Tumor Microenvironment-Induced Interleukin-6 Regulates Proliferation and Survival in Patients with Mantle Cell Lymphoma (MCL) By Activating FGFR1 Signaling

Introduction: Mantle Cell Lymphoma (MCL) is a rare and aggressive subtype of B-cell lymphoma with a median survival of 4 years, although this has been improved over the past decade with the advent of small molecule inhibitors and cellular therapies. However, resistance eventually emerges, leading to disease progression and relapse. Recent studies have emphasized the importance and prospect of studying the interaction between MCL and the tumor microenvironment (TME) mainly through myeloid immune cells and/or stromal cells to promote pro-tumorigenic and drug-insensitivity properties in MCL by inducing specific pathways, including those dependent on Fibroblast Growth Factor Receptor 1 (FGFR1). Hence, more studies have shifted the focus to the crosstalk between MCL and the TME to understand fundamental cellular mechanisms and thus develop novel therapies.

Methods: We first studied whether MCL cells are more proliferative when cultured in the condition media (CM) supernatant derived from BM stromal cells (HS-5) and monocyte-derived macrophages (THP-1 CD14⁺) by WST-1 and MTT assay. We then utilized cytokine array and ELISA to identify and quantify what cytokines were secreted from the niche of BM and LN. To investigate the potential role of IL-6 on MCL progression and whether it is FGFR1-dependent, we next generated Cas9-mediated single and double KO clones in MCL cells (Jeko-1) Ctrl (WT), FGFR-1 knockout (KO), IL-6 receptor knockout (IL6-RKO), and FGFR-1 and IL6-R dual knockout (DKO) cells, in either standard RPMI media or in HS-5 CM or, in standard RPMI media with stimulation of recombinant IL-6, to confirm the FGFR-1 level and other proteins from multiple significant signaling pathways. IL-6 blocking antibody tocilizumab (TocZ) was utilized to test whether IL-6 blockade can abrogate the induction of specific pathways. We also injected NSG mice with WT or FGFR-1 KO MCL cells with or without HS-5 cells. We also injected humanized IL-6 (hIL-6) mice or NOG mice with WT or FGFR-1 KO MCL cells and monitored tumor development.

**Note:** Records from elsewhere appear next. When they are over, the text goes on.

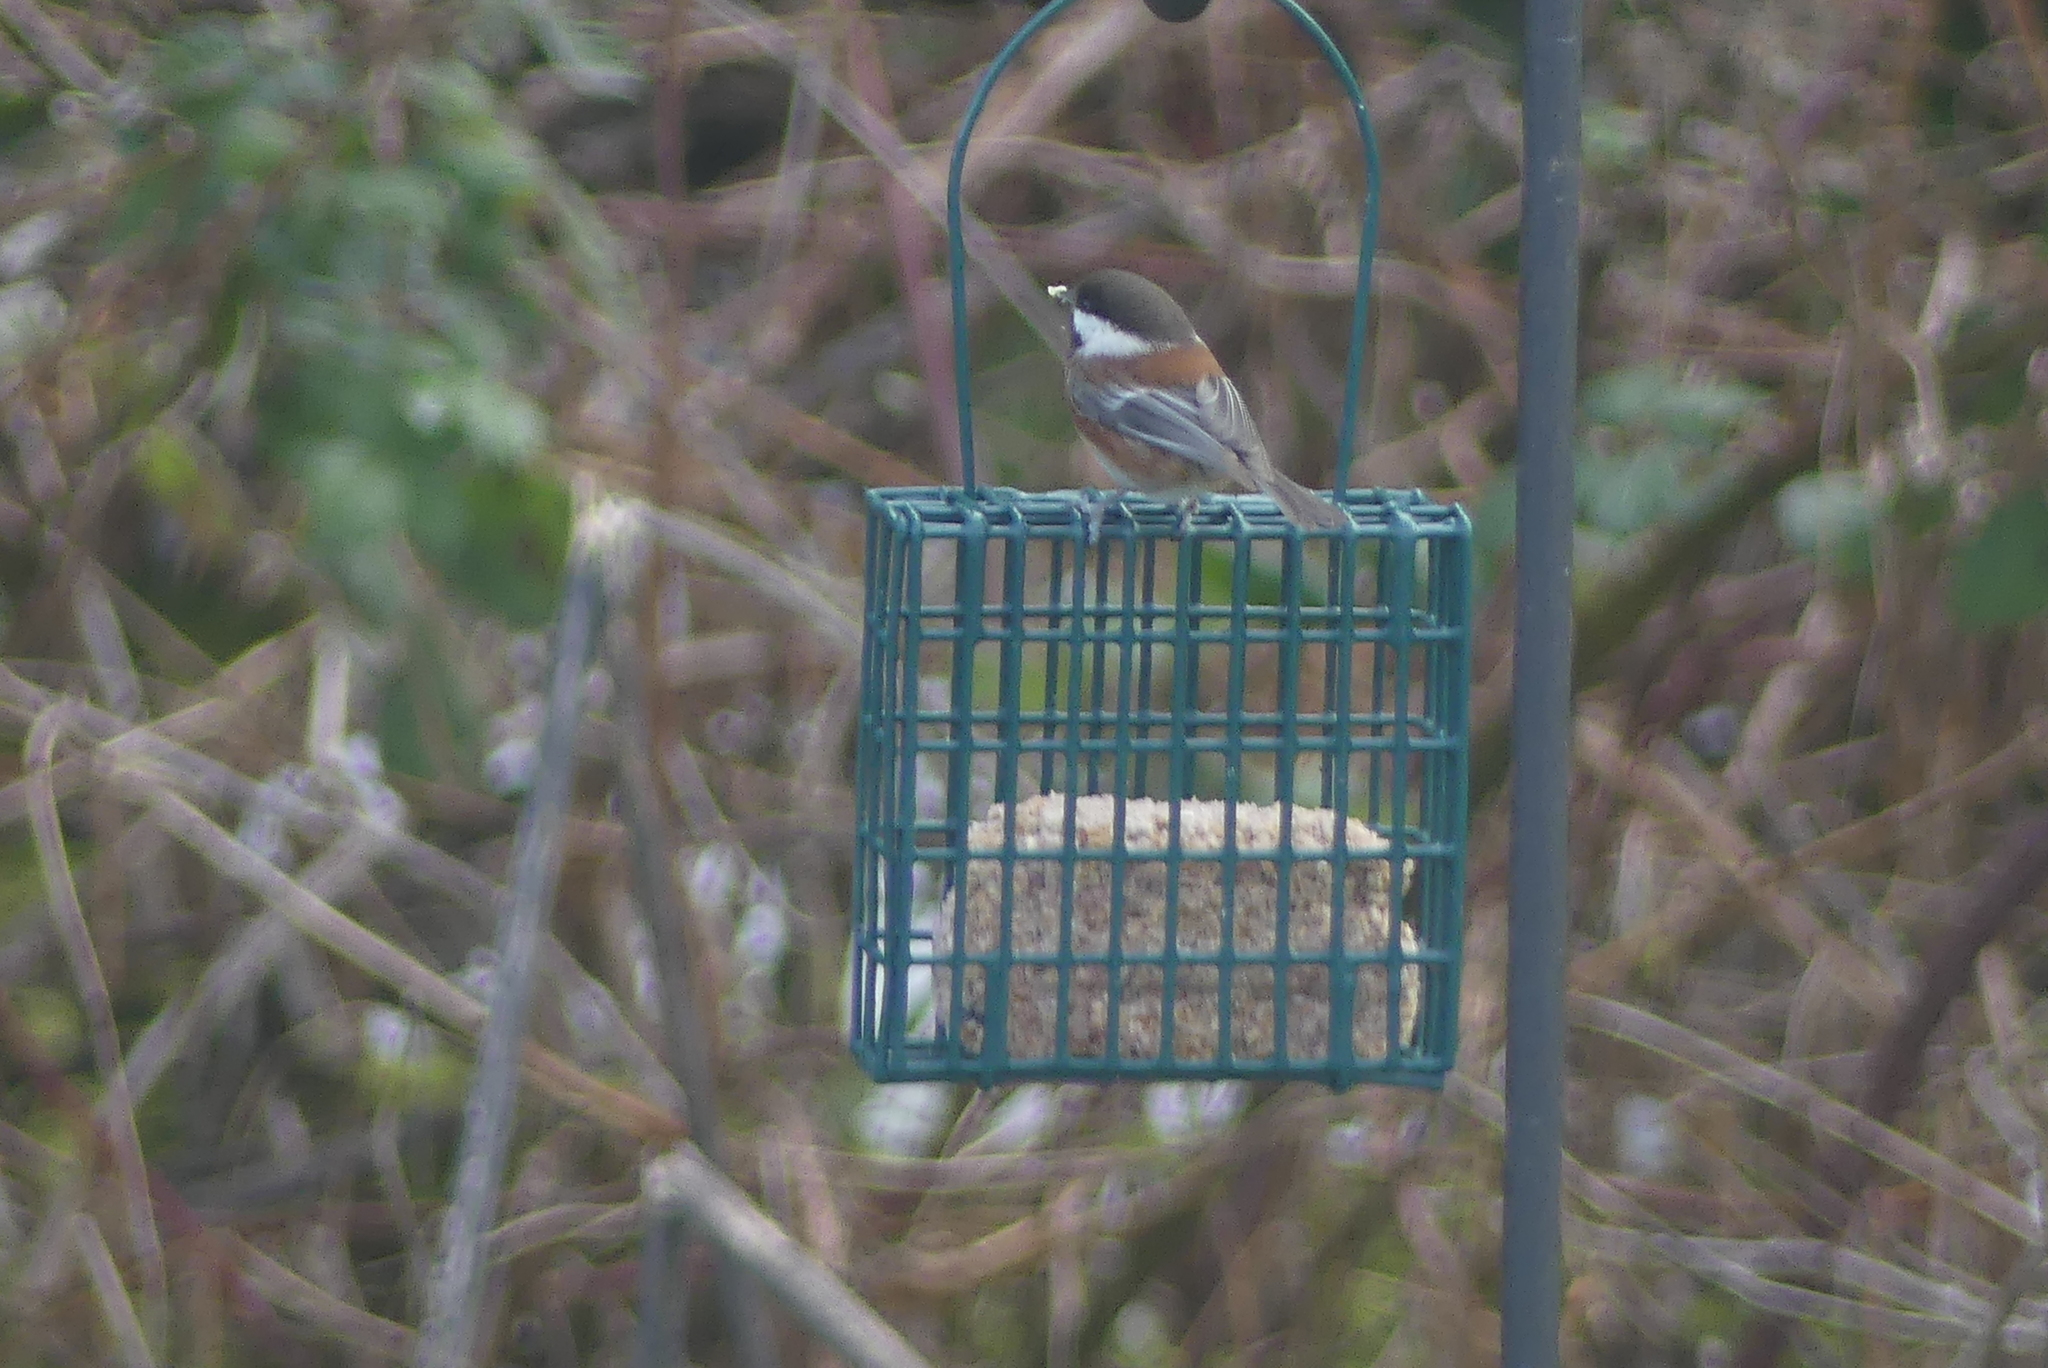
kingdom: Animalia
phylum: Chordata
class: Aves
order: Passeriformes
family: Paridae
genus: Poecile
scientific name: Poecile rufescens
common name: Chestnut-backed chickadee
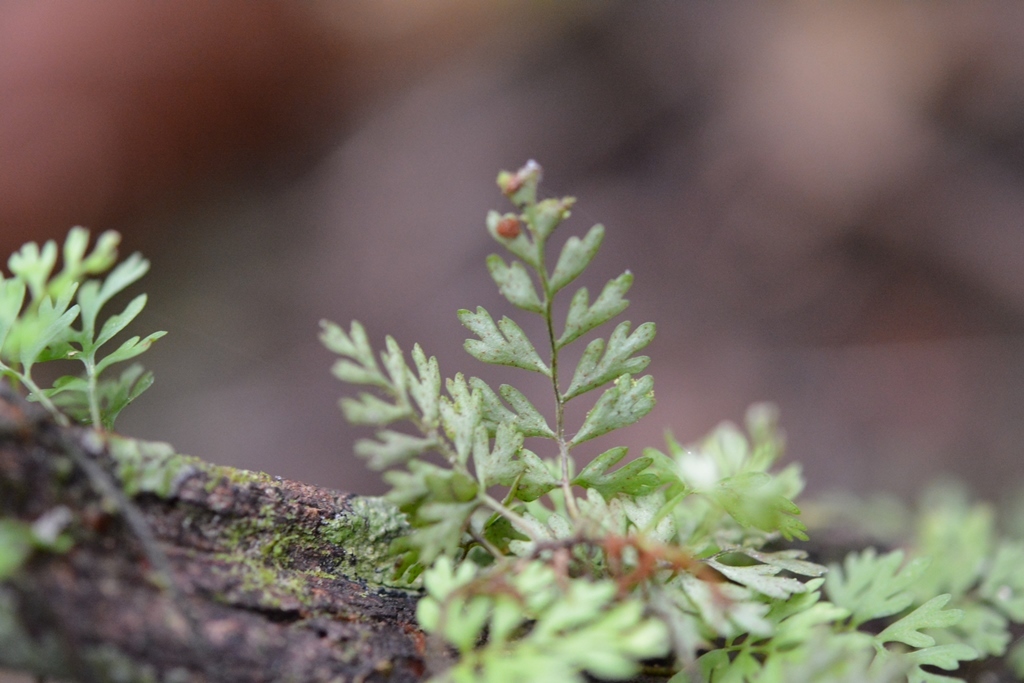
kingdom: Plantae
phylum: Tracheophyta
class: Polypodiopsida
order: Polypodiales
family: Polypodiaceae
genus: Pleopeltis
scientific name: Pleopeltis fallax
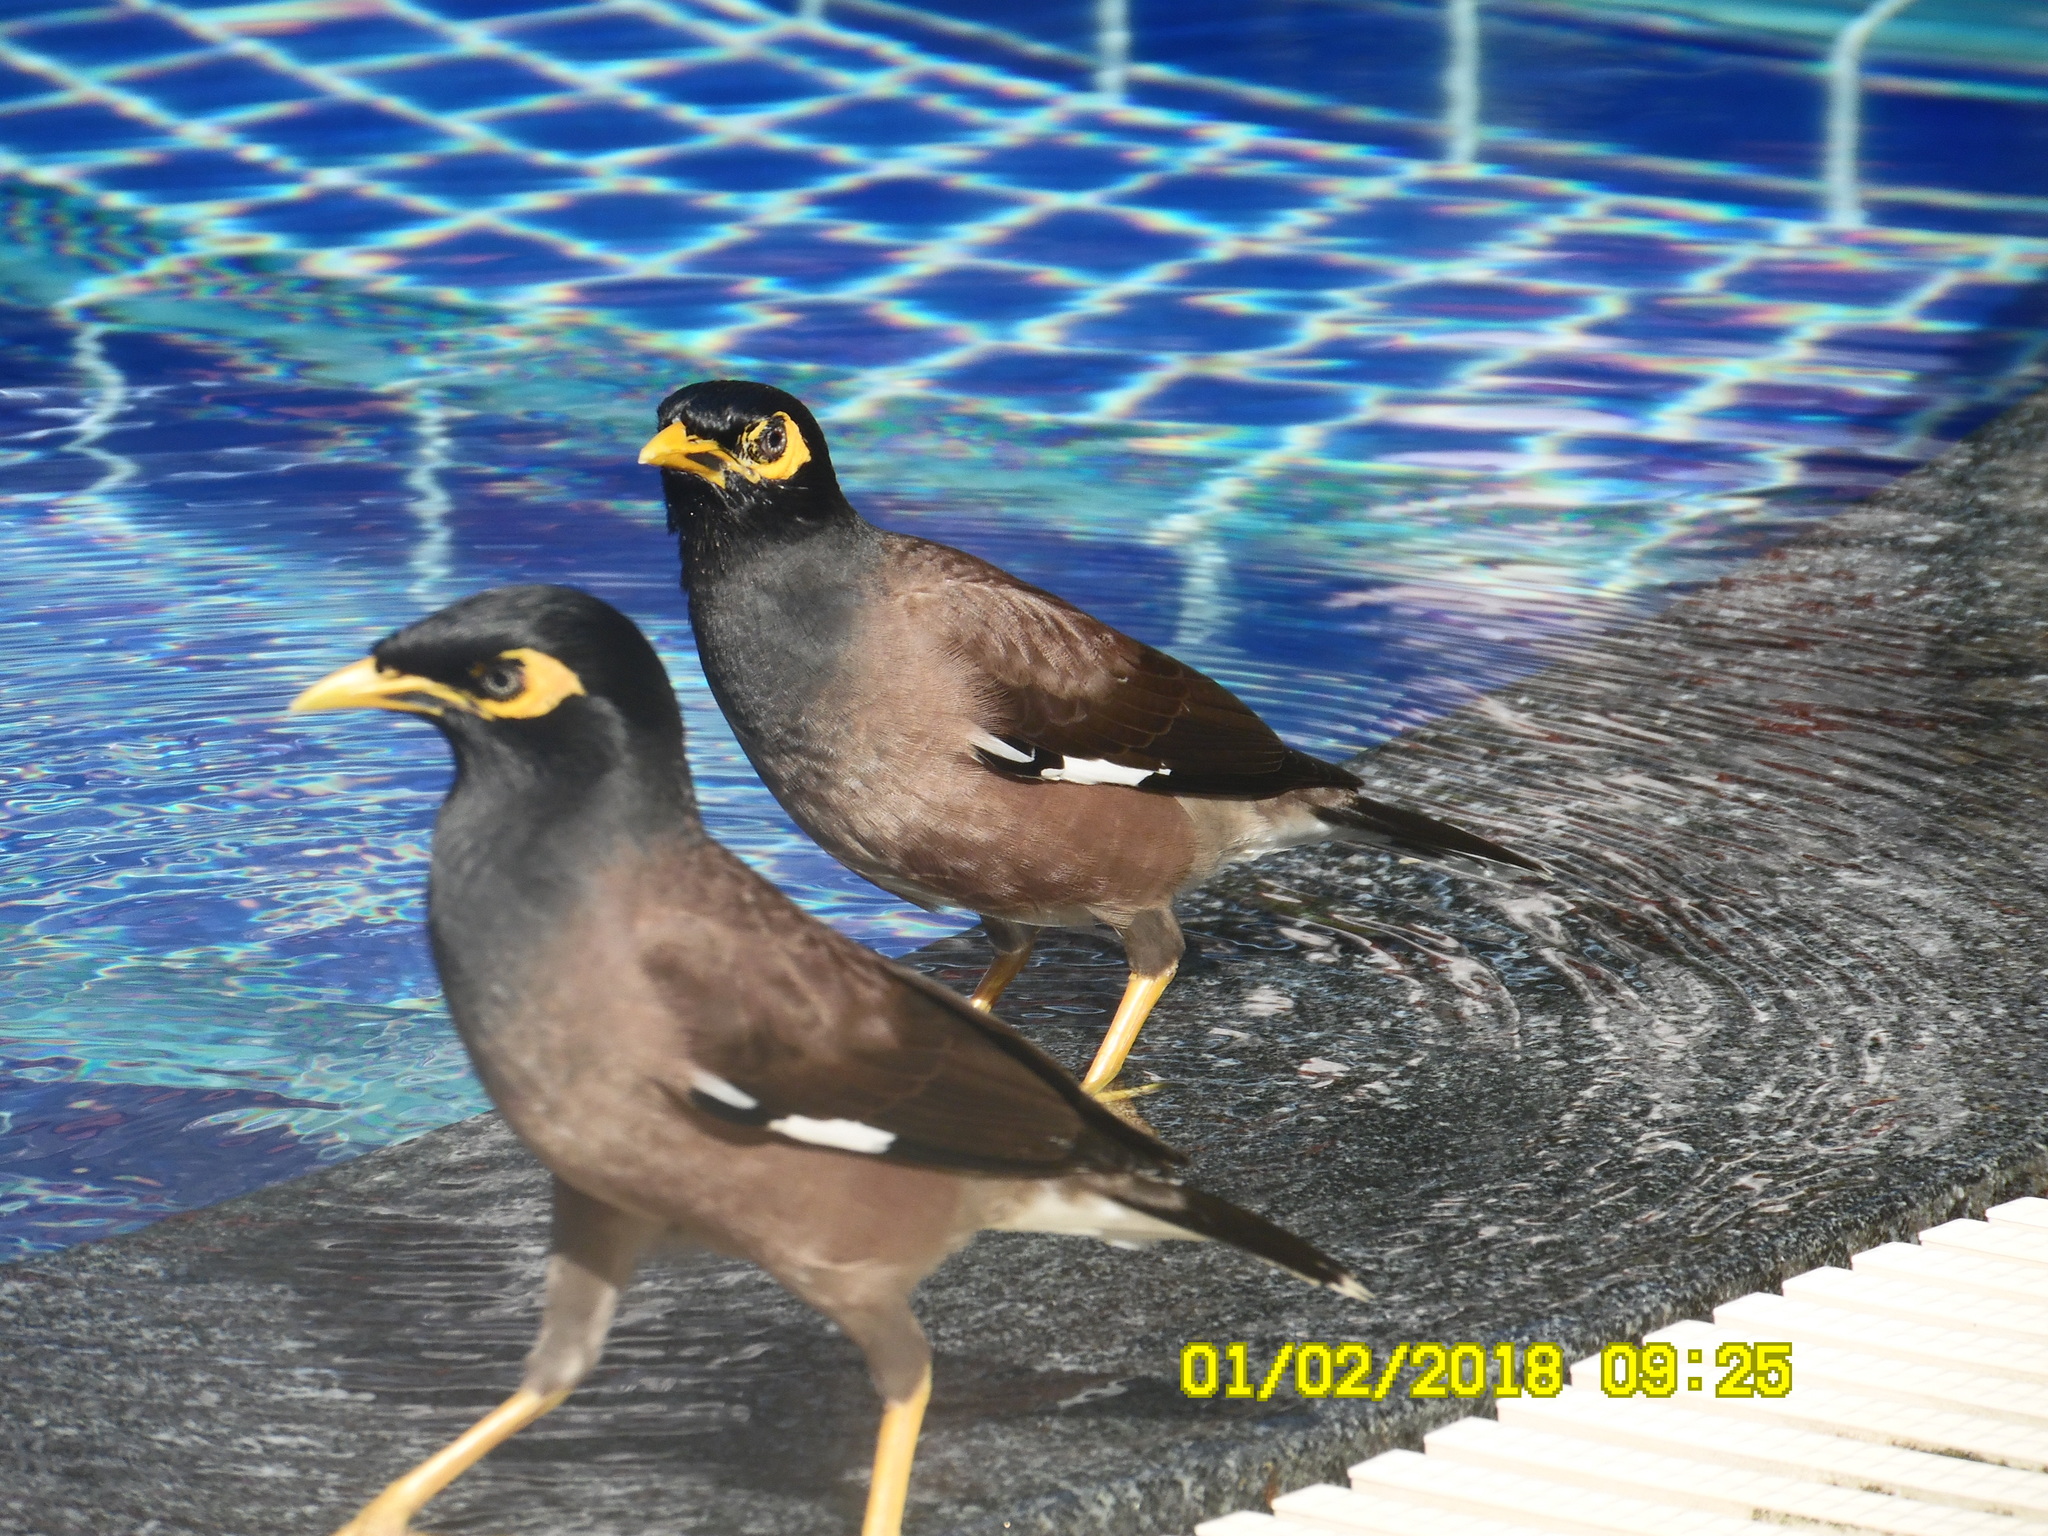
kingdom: Animalia
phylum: Chordata
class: Aves
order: Passeriformes
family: Sturnidae
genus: Acridotheres
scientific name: Acridotheres tristis
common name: Common myna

Results: Our WST-1 and MTT assay data showed that MCL cells were more proliferative when cultured in HS-5 CM or macrophage CM than in media alone. Our cytokine array and ELISA data revealed that high levels of IL-6 were secreted into the microenvironment from BM (500pg/ml) and LN (730pg/ml) stromal cells. We identified that IL-6 was significantly upregulated in the monocyte-derived macrophages compared to the MCL cells alone. We also detected higher basal and IL-6-induced FGFR-1 expression in only WT MCL cells but not in the KO lines when cultured in HS-5 CM. Direct coculture of MCL cells (JVM2, Jeko-1) with monocyte-derived macrophages increased the STAT3 tyrosine activation. Interestingly, the STAT3 signaling pathway was induced by IL-6 stimulation in WT and FGFR-1 KO cells but was abrogated by blocking with TocZ or when the IL-6RKO and DKO cell lines were used. Similarly, IL-6 stimulation induced FGFR-1 expression in only WT MCL cells but not FGFR-1 KO, IL-6RKO, and DKO MCL cells. TocZ abrogated IL6-induced phosphorylation of STAT-3 and downstream signaling. Direct coculture of MCL cells with monocyte-derived macrophages also increased the STAT3 tyrosine activation. NSG mice injected with both WT MCL cells and HS-5 cells developed tumors more quickly and had a median survival of 35 days than the ones injected with FGFR-1 KO MCL cells and HS-5 cells, which had a median survival of 80 days (pValue=0.001), even though both groups of mice eventually succumbed to tumor burden. Similarly, more aggressive tumor development was observed in humanized-IL-6 mice injected with WT MCL cells than the ones injected with FGFR-1 KO MCL cells ( n=10 each group; pValue=0.01), confirming that IL6-dependent and FGFR1 independent pathways contribute to relapse in preclinical models.

Discussion: We demonstrated that TME and its effect on tumor cell proliferation and survival through macrophages and stromal cells are critical factors in MCL progression. Our study identified a key cytokine, IL-6, derived from the BM and LN niche of TME that plays a crucial role in MCL growth via FGFR1. Moreover, we showed that IL-6 induces the JAK/STAT signaling pathway in an FGFR1-independent manner to promote tumor development. Our study provides novel therapeutic insights into MCL and TME interactions and suggests that inhibiting FGFR1 (MCL cells) and IL-6 (TME) axis could yield better overall survival among MCL patients.